We don't need no stinkin' Q descriptors
John Rose
john.r.rose at oracle.com
Fri Jun 30 23:57:54 UTC 2023
This is a major step forward. I have three sets of comments overall.
# Looking back…
First a bit of history here, as I recall it: When we started working on
VM support for Valhalla, I remember very early conversations (2015-ish),
involving Brian, Mark R., Guy S., Doug L., Dan H., Karen K., Dan S.,
etc.,
in Burlington MA and Ottawa (IBM). During these conversations we had
all manner of crazy ideas (as we still do today, TBH), including ornate
new syntaxes for descriptors. Brian made the point that we should pick
just one L-like descriptor to describe the new flavor of data, and so
Q was born. Brian further said something to this effect, IIRC:
“We won’t necessarily keep the Q forever, but it will help us,
during
prototyping, to clearly map all of the places where value-ness needs
to be tracked.” I remember thinking, “OK, but we’ll never get rid
of it; it’s too obviously correct.” One result of this was we were
able to define everything about values in the VM more crisply and
clearly.
Another result was yearly struggle sessions about how we were ever going
to handle migration of Optional, LocalDate, etc. I’m surprised and
glad
that we have come to a place of maximum erasure, where (a) all the
places
where Q-ness needs mapping have been mapped, and yet (b) there is now no
remaining migration problem (despite no investment in high-tech API
bridges).
Along the way Dan S. started quietly talking about Type Restrictions,
which seemed (at first) to be some high-tech ceremony for stuff that
could
just as easily be spelled with Q’s. I’m glad he persisted, because
now
they seem to be the right-sized bucket in which to place the Q-signals,
after Q’s go away.
So, although I am wistful to see that clarity of Q’s go, it is more
with
nostalgia than regret. We have the clarity they bought us. And (bonus)
they seem to dovetail with the next giant task of Valhalla, which is
coping with generic data structure specialization (|List<int>|).

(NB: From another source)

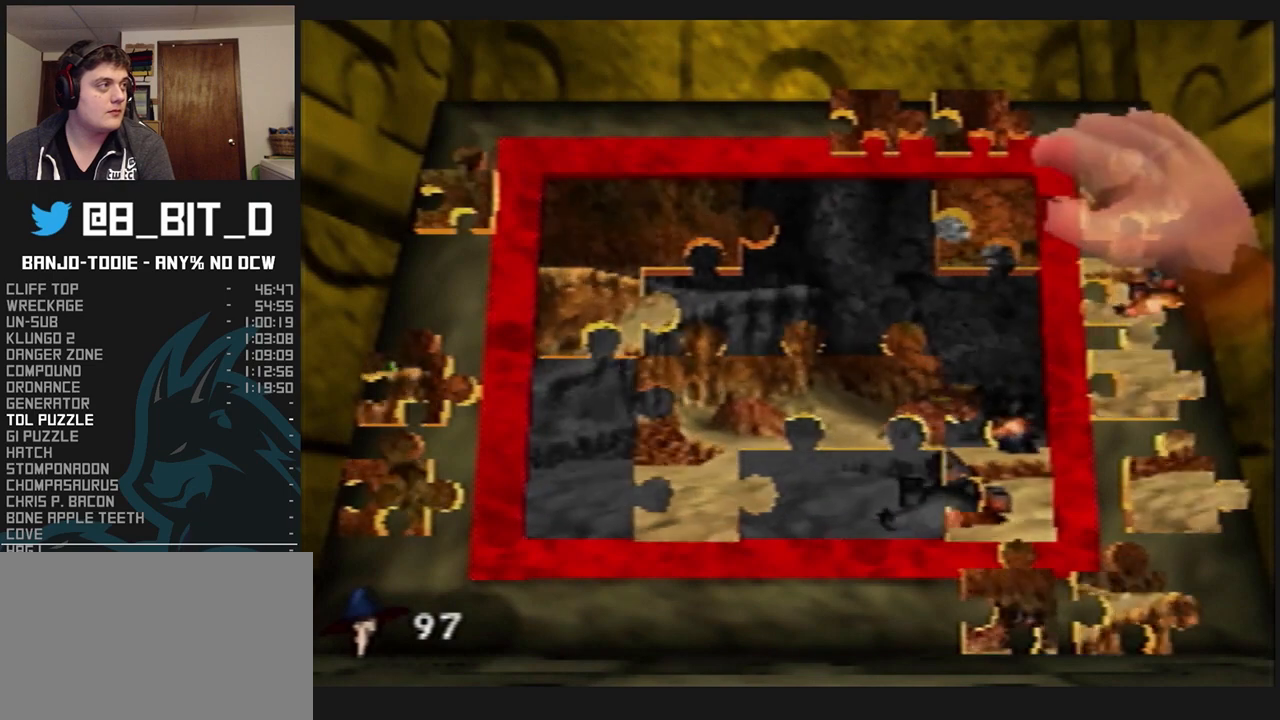
{"buttons": ["L1"], "left_stick": "down-left", "events": [[233, "A", "down"], [267, "left_stick", "center"], [300, "A", "up"], [400, "left_stick", "down-left"]]}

## Avoiding the slippery slope
Next, I want to point out that part of the trick of doing this well is
not doing too much all at once. It’s not straightforward. Our newly
won insights make it clear that we could do for |String!| what we
propose for |Point!|, but if we take such incremental RFEs as they
occur to us we will, in fact, be falling down a slippery slope towards
a Big Bang of VM functionality that gets deferred further and further.
(A Big Crunch would be a more likely outcome, frankly. Happily, we
have learned to deliver incrementally, yes?) I would like to restate
from Brian’s proposal a guiding principle to keep us off the slippery
slope, until such time as we agree to take the next steps downward.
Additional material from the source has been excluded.